Première
par Frédéric Foubert
En Suisse, dans le chalet d’un grand dramaturge récemment décédé, une actrice répète le texte de sa prochaine pièce avec son assistante. Il y a deux versants dans la filmographie d’Olivier Assayas, deux tendances parfois contradictoires que son petit dernier essaie de concilier. D’un côté, le drame néo-tchekhovien, l’envie de se confronter à la pesanteur du temps et de l’histoire – appelons cela sa veine "L’Heure d’été". De l’autre, le goût pour la vitesse et les symboles de la modernité (iPad, Google, Skype...) chargés de faire sens – ça, c’est l’école "Demonlover". "Sils Maria" se situe au carrefour de ces inclinations, dans un entre-deux un peu flou, parfois très mou, qui donne l’impression que le réalisateur n’a pas réellement choisi le film qu’il voulait faire. Obnubilé par l’idée d’être aussi léger et volatil que ses personnages de hipsters globe-trotteurs, il échoue à saisir la densité mémorielle des montagnes suisses de "Sils Maria", contemplées en leur temps par Nietzsche, Proust ou Thomas Mann, mais réduites ici au statut de vignettes décoratives.

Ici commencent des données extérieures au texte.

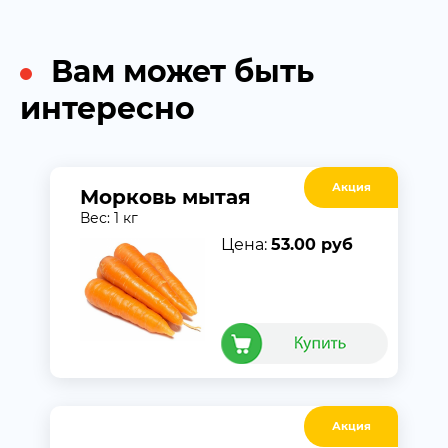
Вам может быть
интересно
Акция
Морковь мытая
Вес: 1 кг
Цена:
53.00 руб
Акция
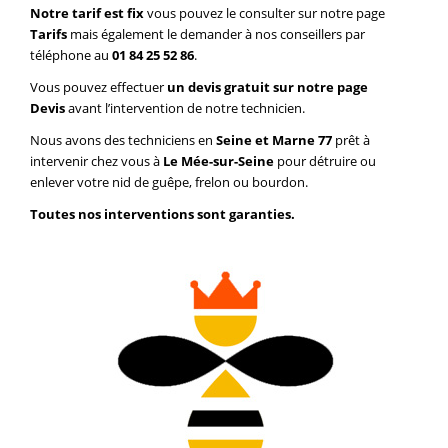
Notre tarif est fix
vous pouvez le consulter sur notre page
Tarifs
mais également le demander à nos conseillers par
téléphone au
01 84 25 52 86
.
Vous pouvez effectuer
un devis gratuit sur notre page
Devis
avant l’intervention de notre technicien.
Nous avons des techniciens en
Seine et Marne 77
prêt à
intervenir chez vous à
Le Mée-sur-Seine
pour détruire ou
enlever votre nid de guêpe, frelon ou bourdon.
Toutes nos interventions sont garanties.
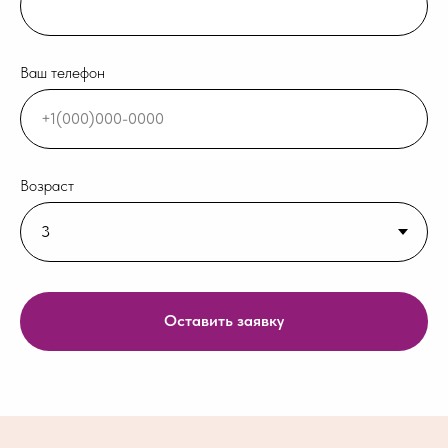
Ваш телефон
Возраст
Оставить заявку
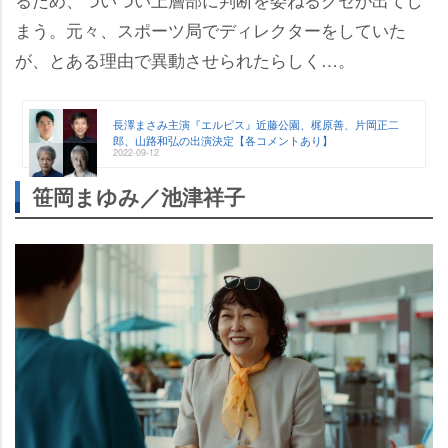
まう。元々、スポーツ局でディレクターをしていた
が、とある理由で異動させられたらしく…。
長澤まさみ主演『エルピス』近藤公園、梶原善、片岡正二
郎、山路和弘の出演決定【各コメントあり】
2022-09-12
笹岡まゆみ／池津祥子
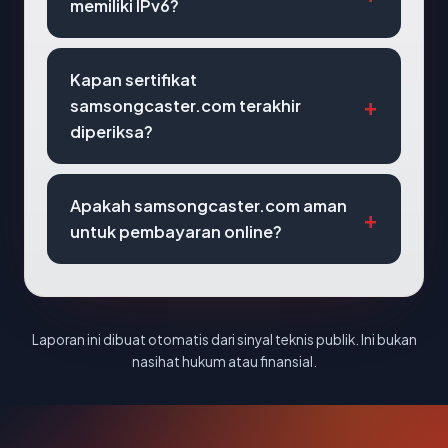
memiliki IPv6?
Kapan sertifikat
samsongcaster.com terakhir
diperiksa?
Apakah samsongcaster.com aman
untuk pembayaran online?
Laporan ini dibuat otomatis dari sinyal teknis publik. Ini bukan
nasihat hukum atau finansial.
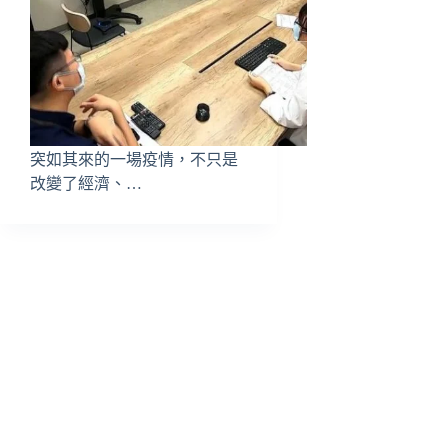
突如其來的一場疫情，不只是
改變了經濟、…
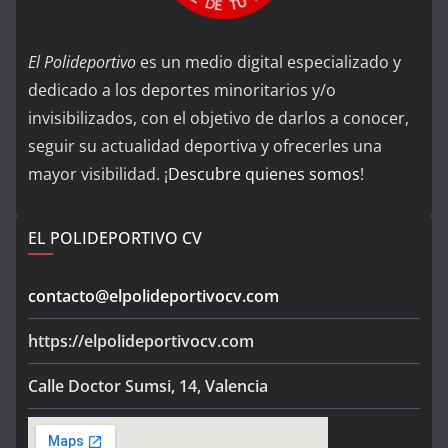
El Polideportivo
es un medio digital especializado y
dedicado a los deportes minoritarios y/o
invisibilizados, con el objetivo de darlos a conocer,
seguir su actualidad deportiva y ofrecerles una
mayor visibilidad. ¡
Descubre quienes somos
!
EL POLIDEPORTIVO CV
contacto@elpolideportivocv.com
https://elpolideportivocv.com
Calle Doctor Sumsi, 14, Valencia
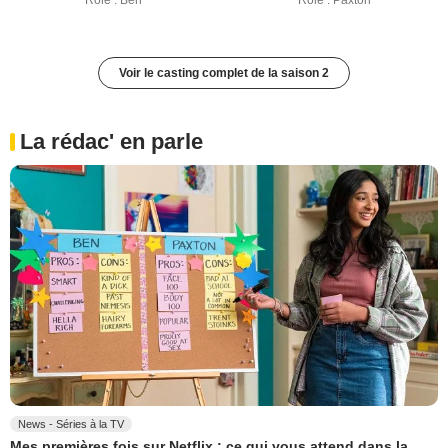
Rôle : Ben
Rôle : Paxton
Voir le casting complet de la saison 2
La rédac' en parle
News - Séries à la TV
Mes premières fois sur Netflix : ce qui vous attend dans la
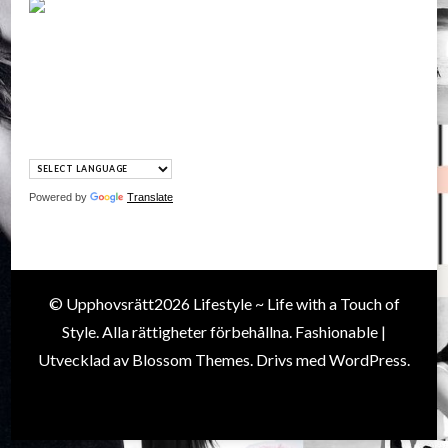
Powered by
Translate
© Upphovsrätt2026
Lifestyle ~ Life with a Touch of
Style
. Alla rättigheter förbehållna.
Fashionable |
Utvecklad av
Blossom Themes
. Drivs med
WordPress
.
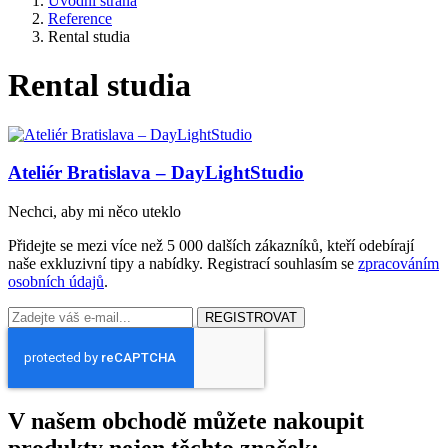
Úvodní strana
Reference
Rental studia
Rental studia
Ateliér Bratislava – DayLightStudio
Nechci, aby mi něco uteklo
Přidejte se mezi více než 5 000 dalších zákazníků, kteří odebírají
naše exkluzivní tipy a nabídky. Registrací souhlasím se
zpracováním
osobních údajů
.
REGISTROVAT
V našem obchodě můžete nakoupit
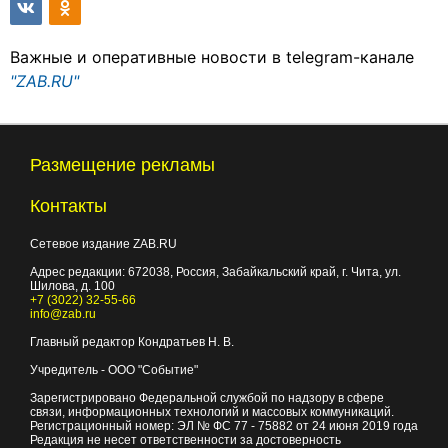
Важные и оперативные новости в telegram-канале
"ZAB.RU"
Размещение рекламы
Контакты
Сетевое издание ZAB.RU
Адрес редакции:
672038
, Россия, Забайкальский край, г.
Чита
,
ул.
Шилова, д. 100
+7 (3022) 32-55-66
info@zab.ru
Главный редактор Кондратьев Н. В.
Учредитель - ООО "Событие"
Зарегистрировано Федеральной службой по надзору в сфере
связи, информационных технологий и массовых коммуникаций.
Регистрационный номер: ЭЛ № ФС 77 - 75882 от 24 июня 2019 года
Редакция не несет ответственности за достоверность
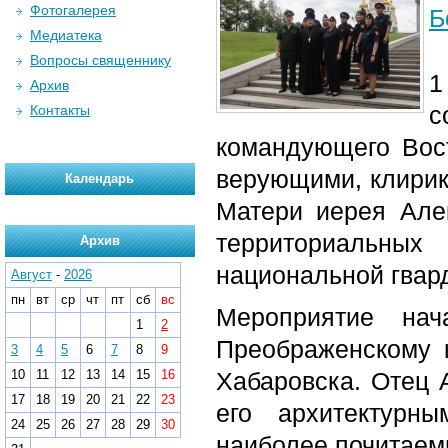
Фотогалерея
Б
Медиатека
Вопросы священнику
1
Архив
с
Контакты
командующего Вост
верующими, клирик
Календарь
Матери иерея Але
территориальны
Архив
национальной гвар
Август
-
2026
пн
вт
ср
чт
пт
сб
вс
Мероприятие нач
1
2
Преображенскому 
3
4
5
6
7
8
9
10
11
12
13
14
15
16
Хабаровска. Отец 
17
18
19
20
21
22
23
его архитектурн
24
25
26
27
28
29
30
наиболее почитаем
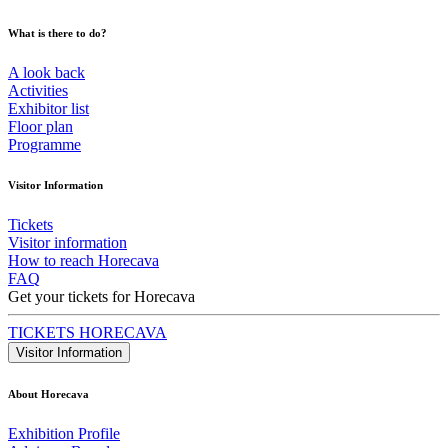
What is there to do?
A look back
Activities
Exhibitor list
Floor plan
Programme
Visitor Information
Tickets
Visitor information
How to reach Horecava
FAQ
Get your tickets for Horecava
TICKETS HORECAVA
Visitor Information
About Horecava
Exhibition Profile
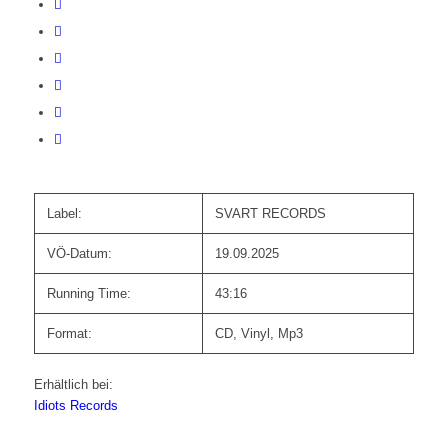
Label:
SVART RECORDS
VÖ-Datum:
19.09.2025
Running Time:
43:16
Format:
CD, Vinyl, Mp3
Erhältlich bei:
Idiots Records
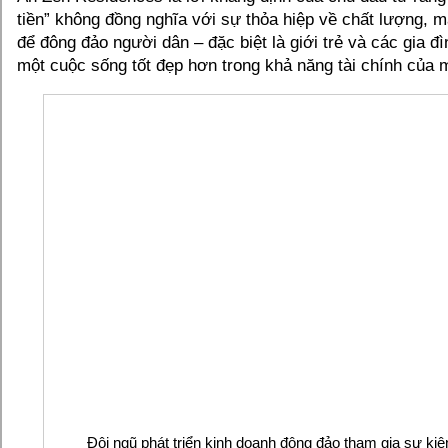
tiền” không đồng nghĩa với sự thỏa hiệp về chất lượng, m
để đông đảo người dân – đặc biệt là giới trẻ và các gia đì
một cuộc sống tốt đẹp hơn trong khả năng tài chính của 
Đội ngũ phát triển kinh doanh đông đảo tham gia sự kiện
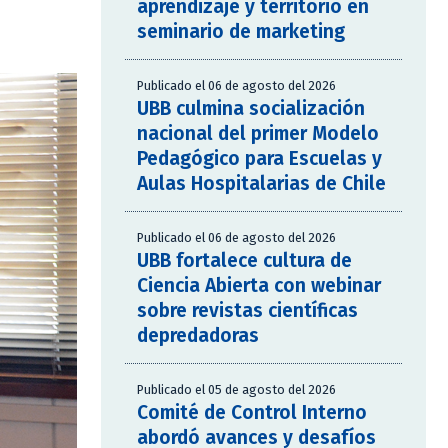
aprendizaje y territorio en
seminario de marketing
Publicado el 06 de agosto del 2026
UBB culmina socialización
nacional del primer Modelo
Pedagógico para Escuelas y
Aulas Hospitalarias de Chile
Publicado el 06 de agosto del 2026
UBB fortalece cultura de
Ciencia Abierta con webinar
sobre revistas científicas
depredadoras
Publicado el 05 de agosto del 2026
Comité de Control Interno
abordó avances y desafíos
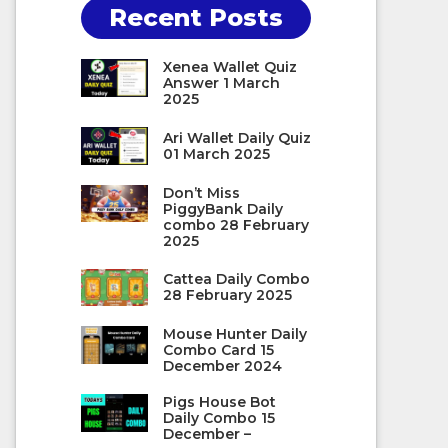
Recent Posts
Xenea Wallet Quiz
Answer 1 March
2025
Ari Wallet Daily Quiz
01 March 2025
Don’t Miss
PiggyBank Daily
combo 28 February
2025
Cattea Daily Combo
28 February 2025
Mouse Hunter Daily
Combo Card 15
December 2024
Pigs House Bot
Daily Combo 15
December –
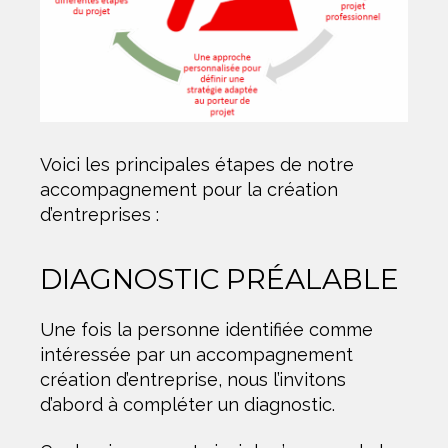
Voici les principales étapes de notre
accompagnement pour la création
d’entreprises :
DIAGNOSTIC PRÉALABLE
Une fois la personne identifiée comme
intéressée par un accompagnement
création d’entreprise, nous l’invitons
d’abord à compléter un diagnostic.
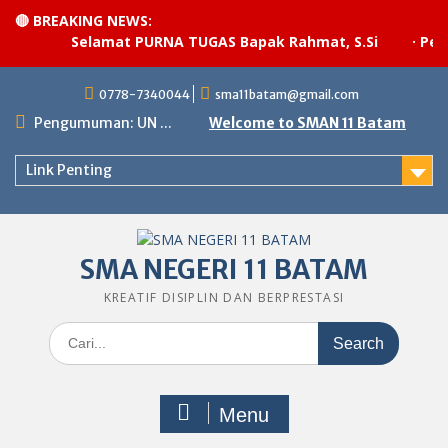
🔴 BREAKING NEWS:
Selamat PURNA TUGAS Bapak Rahmat, S.Si
·
Pelak
Skip
0778-7340044
sma11batam@gmail.com
to
content
Pengumuman: UN ...
Welcome to SMAN 11 Batam
Link Penting
SMA NEGERI 11 BATAM
KREATIF DISIPLIN DAN BERPRESTASI
Search
for:
Menu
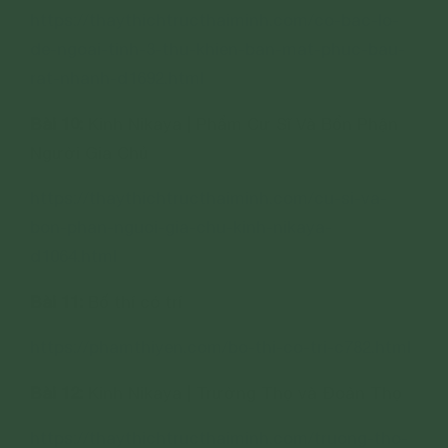
https://thaythichtructhaiminh.com/co-bac-lo-
de-ngoai-tinh-3-thu-khien-ban-mat-phuc-bau-
rat-nhanh-d1692.html
Bài 10:
Kinh Nikaya | Phẩm Cư Sĩ Và Bổn Phận
Người Gia Chủ
https://thaythichtructhaiminh.com/cu-si-va-
bon-phan-nguoi-gia-chu-kinh-nikaya-
d1064.html
Bài 11:
Bố thí có trí
https://phamthiyen.com/bo-thi-co-tri-c782.html
Bài 12:
Kinh Nikaya | Trường Thọ và Đoản Thọ
https://thaythichtructhaiminh.com/truong-tho-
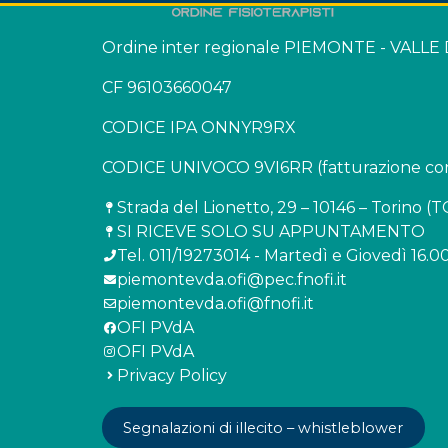
Ordine inter regionale PIEMONTE - VALLE
CF 96103660047
CODICE IPA ONNYR9RX
CODICE UNIVOCO 9VI6RR (fatturazione con
Strada del Lionetto, 29 – 10146 – Torino (T
SI RICEVE SOLO SU APPUNTAMENTO
Tel. 011/19273014 - Martedì e Giovedì 16.00
piemontevda.ofi@pec.fnofi.it
piemontevda.ofi@fnofi.it
OFI PVdA
OFI PVdA
Privacy Policy
Segnalazioni di illecito – whistleblower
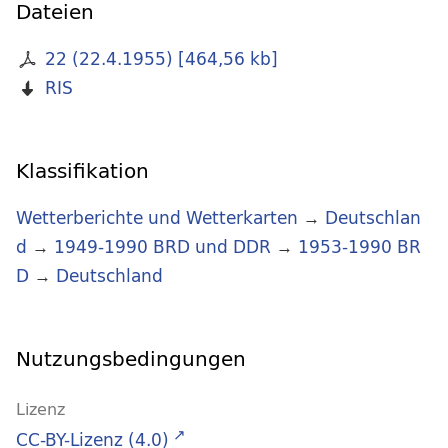
Dateien
22 (22.4.1955)
[
464,56 kb
]
RIS
Klassifikation
Wetterberichte und Wetterkarten
→
Deutschlan
d
→
1949-1990 BRD und DDR
→
1953-1990 BR
D
→
Deutschland
Nutzungsbedingungen
Lizenz
CC-BY-Lizenz (4.0)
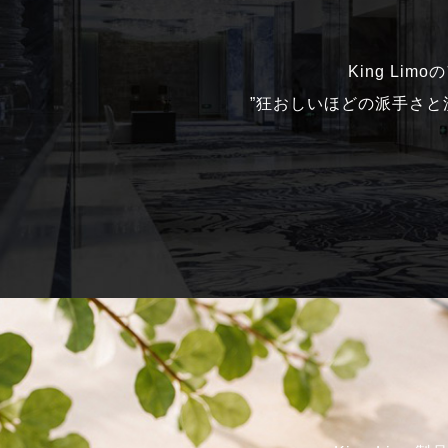
King Li
”狂おしいほどの派手さ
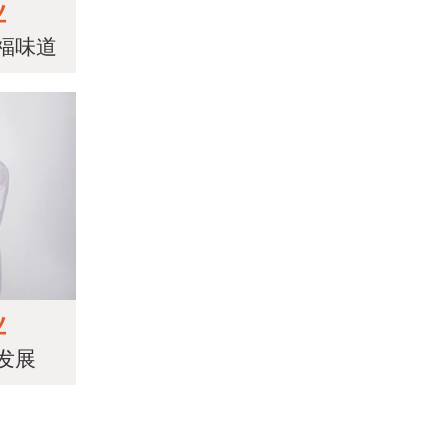
业
福味道
业
发展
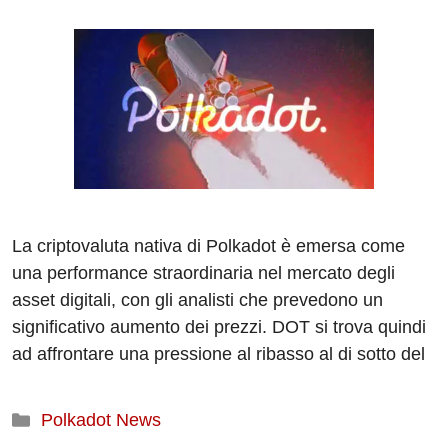
La criptovaluta nativa di Polkadot è emersa come
una performance straordinaria nel mercato degli
asset digitali, con gli analisti che prevedono un
significativo aumento dei prezzi. DOT si trova quindi
ad affrontare una pressione al ribasso al di sotto del
Categorie
Polkadot News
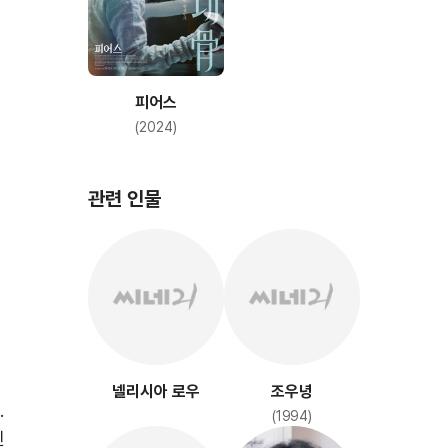
피어스
(2024)
관련 인물
넬리시아 로우
조우녕
.
(1994)
인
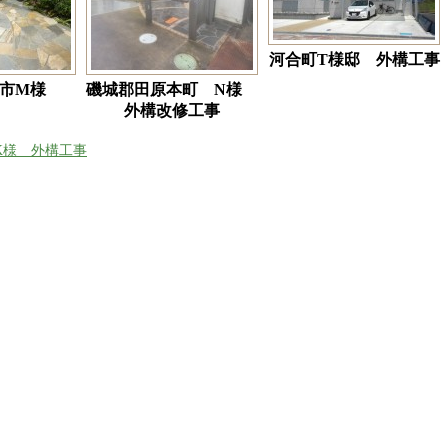
河合町T様邸 外構工事
市M様
磯城郡田原本町 N様
外構改修工事
K様 外構工事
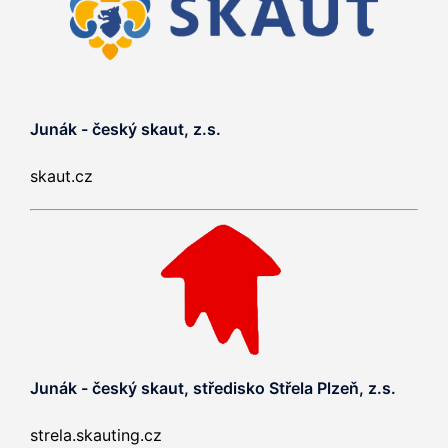
Junák - český skaut, z.s.
skaut.cz
Junák - český skaut, středisko Střela Plzeň, z.s.
strela.skauting.cz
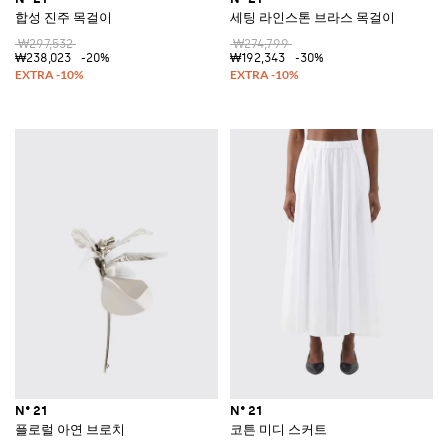
합성 진주 목걸이
세팅 라인스톤 브라스 목걸이
₩297,532
₩274,799
₩238,023
-20%
₩192,343
-30%
N° 21
N° 21
플로럴 아연 브로치
코튼 미디 스커트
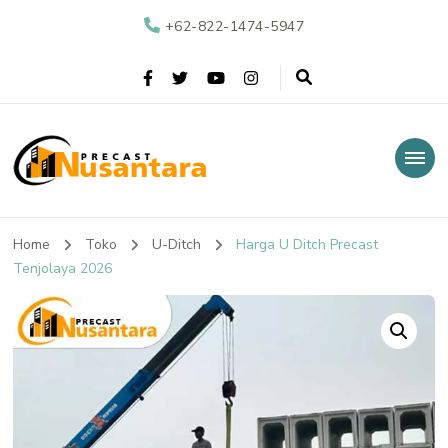
+62-822-1474-5947
Nusantara Precast
Supplier Beton Precast di Indonesia
Home
Toko
U-Ditch
Harga U Ditch Precast
Tenjolaya 2026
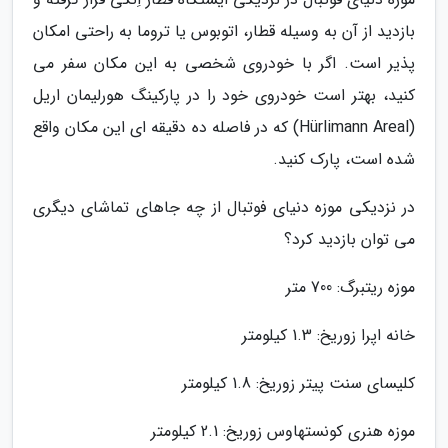
بازدید از آن به وسیله قطار، اتوبوس یا تروما به راحتی امکان
پذیر است. اگر با خودروی شخصی به این مکان سفر می
کنید، بهتر است خودروی خود را در پارکینگ هورلیمان اریل
(Hürlimann Areal) که در فاصله ده دقیقه ای این مکان واقع
شده است، پارک کنید.
در نزدیکی موزه دنیای فوتبال از چه جاهای تماشای دیگری
می توان بازدید کرد؟
موزه ریتبرگ: 700 متر
خانه اپرا زوریخ: 1.3 کیلومتر
کلیسای سنت پیتر زوریخ: 1.8 کیلومتر
موزه هنری کونستهاوس زوریخ: 2.1 کیلومتر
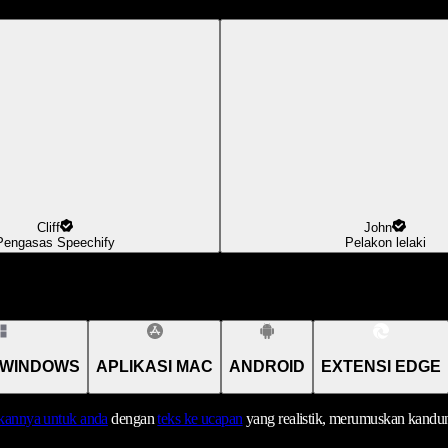
Cliff
John
Pengasas Speechify
Pelakon lelaki
 WINDOWS
APLIKASI MAC
ANDROID
EXTENSI EDGE
annya untuk anda
dengan
teks ke ucapan
yang realistik, merumuskan kandu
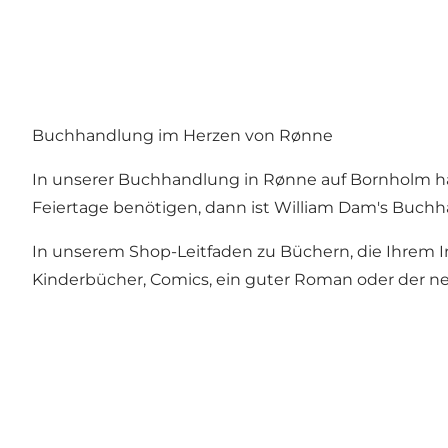
Buchhandlung im Herzen von Rønne
In unserer Buchhandlung in Rønne auf Bornholm ha
Feiertage benötigen, dann ist William Dam's Buchha
In unserem Shop-Leitfaden zu Büchern, die Ihrem Int
Kinderbücher, Comics, ein guter Roman oder der ne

Il n’est malheureusement pas beaucoup plus inspiré dans sa critique des images contemporaines – voir cet invraisemblable pastiche de blockbuster américain, qui donne l’impression qu’il n’a rien vu dans le genre depuis le "Flash Gordon" de 1981... Ces contradictions, Assayas finit pourtant par les résoudre en envisageant surtout "Sils Maria" comme un film d’actrices, une relecture light d’"Eve" ou de "Persona". Juliette Binoche, très diva, n’avait pas été aussi bien employée depuis longtemps. Et Kristen Stewart, d’une classe folle, est aussi instantanément iconique que dans "Les Runaways". Sa prestation, après celle de Robert Pattinson dans "The Rover", prouvera à ceux qui en doutent encore que les stars fabriquées par "Twilight" sont bien là pour durer.